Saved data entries

******************************

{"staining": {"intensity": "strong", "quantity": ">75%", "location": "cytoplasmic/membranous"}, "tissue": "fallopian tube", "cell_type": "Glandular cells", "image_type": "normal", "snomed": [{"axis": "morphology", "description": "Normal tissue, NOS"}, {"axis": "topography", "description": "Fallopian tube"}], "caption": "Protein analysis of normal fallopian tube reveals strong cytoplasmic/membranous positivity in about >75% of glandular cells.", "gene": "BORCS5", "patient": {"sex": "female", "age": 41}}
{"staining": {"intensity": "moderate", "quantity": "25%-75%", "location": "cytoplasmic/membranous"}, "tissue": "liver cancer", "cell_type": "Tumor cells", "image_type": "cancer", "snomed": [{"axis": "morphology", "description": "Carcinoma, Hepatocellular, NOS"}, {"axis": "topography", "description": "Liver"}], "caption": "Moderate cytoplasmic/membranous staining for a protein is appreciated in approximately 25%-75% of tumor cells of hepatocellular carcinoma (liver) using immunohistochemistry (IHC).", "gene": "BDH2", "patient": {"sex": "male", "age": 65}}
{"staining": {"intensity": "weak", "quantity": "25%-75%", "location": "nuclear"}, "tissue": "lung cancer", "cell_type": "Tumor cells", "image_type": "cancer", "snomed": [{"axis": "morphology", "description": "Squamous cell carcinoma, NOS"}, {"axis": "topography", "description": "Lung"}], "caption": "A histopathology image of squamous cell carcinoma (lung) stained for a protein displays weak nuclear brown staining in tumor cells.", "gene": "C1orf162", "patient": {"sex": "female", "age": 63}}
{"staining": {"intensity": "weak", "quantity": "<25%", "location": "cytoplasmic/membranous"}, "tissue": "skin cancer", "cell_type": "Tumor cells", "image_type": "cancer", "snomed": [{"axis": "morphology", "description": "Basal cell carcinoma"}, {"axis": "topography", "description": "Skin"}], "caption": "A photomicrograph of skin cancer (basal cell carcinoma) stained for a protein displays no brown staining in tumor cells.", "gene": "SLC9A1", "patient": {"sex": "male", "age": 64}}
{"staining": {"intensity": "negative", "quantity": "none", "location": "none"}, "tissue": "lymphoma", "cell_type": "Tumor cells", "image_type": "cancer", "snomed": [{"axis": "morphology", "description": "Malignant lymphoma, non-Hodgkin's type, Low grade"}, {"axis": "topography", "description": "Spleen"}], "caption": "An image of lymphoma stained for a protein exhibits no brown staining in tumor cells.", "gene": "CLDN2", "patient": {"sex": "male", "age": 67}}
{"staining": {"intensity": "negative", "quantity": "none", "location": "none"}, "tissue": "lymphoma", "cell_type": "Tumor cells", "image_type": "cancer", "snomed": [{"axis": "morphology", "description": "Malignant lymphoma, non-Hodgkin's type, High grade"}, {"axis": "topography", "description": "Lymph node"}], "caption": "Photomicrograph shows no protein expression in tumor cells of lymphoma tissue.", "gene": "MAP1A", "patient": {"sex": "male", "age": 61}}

******************************

# THE TASK:
List every line above that holds the word "lymphoma".

# ANSWER FOR THIS EXERCISE:
{"staining": {"intensity": "negative", "quantity": "none", "location": "none"}, "tissue": "lymphoma", "cell_type": "Tumor cells", "image_type": "cancer", "snomed": [{"axis": "morphology", "description": "Malignant lymphoma, non-Hodgkin's type, Low grade"}, {"axis": "topography", "description": "Spleen"}], "caption": "An image of lymphoma stained for a protein exhibits no brown staining in tumor cells.", "gene": "CLDN2", "patient": {"sex": "male", "age": 67}}
{"staining": {"intensity": "negative", "quantity": "none", "location": "none"}, "tissue": "lymphoma", "cell_type": "Tumor cells", "image_type": "cancer", "snomed": [{"axis": "morphology", "description": "Malignant lymphoma, non-Hodgkin's type, High grade"}, {"axis": "topography", "description": "Lymph node"}], "caption": "Photomicrograph shows no protein expression in tumor cells of lymphoma tissue.", "gene": "MAP1A", "patient": {"sex": "male", "age": 61}}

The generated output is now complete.